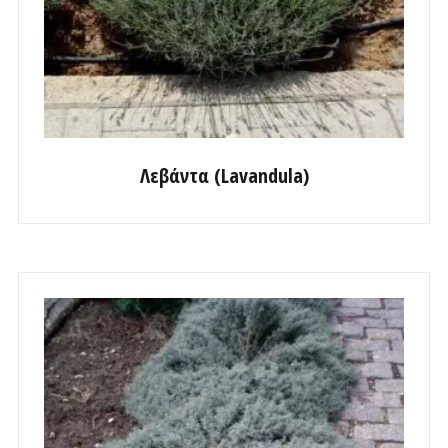
Λεβάντα (Lavandula)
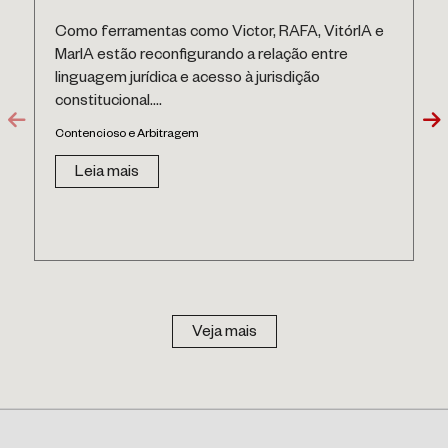
Como ferramentas como Victor, RAFA, VitórIA e
MarIA estão reconfigurando a relação entre
linguagem jurídica e acesso à jurisdição
constitucional....
Contencioso e Arbitragem
Leia mais
Veja mais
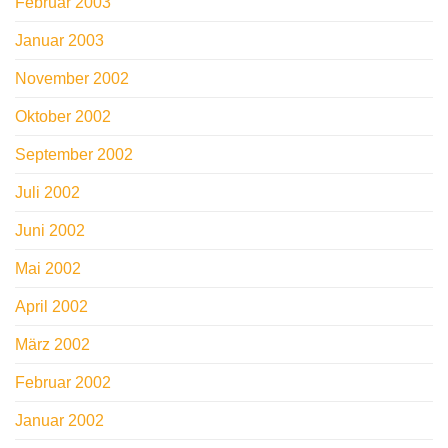
Februar 2003
Januar 2003
November 2002
Oktober 2002
September 2002
Juli 2002
Juni 2002
Mai 2002
April 2002
März 2002
Februar 2002
Januar 2002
--------------------
Could every record be given again exactly, with its pictures left out?

Λεβάντα (Lavandula)
Como ferramentas como Victor, RAFA, VitórIA e
MarIA estão reconfigurando a relação entre
linguagem jurídica e acesso à jurisdição
constitucional....
Contencioso e Arbitragem
Leia mais
Veja mais
Februar 2003
Januar 2003
November 2002
Oktober 2002
September 2002
Juli 2002
Juni 2002
Mai 2002
April 2002
März 2002
Februar 2002
Januar 2002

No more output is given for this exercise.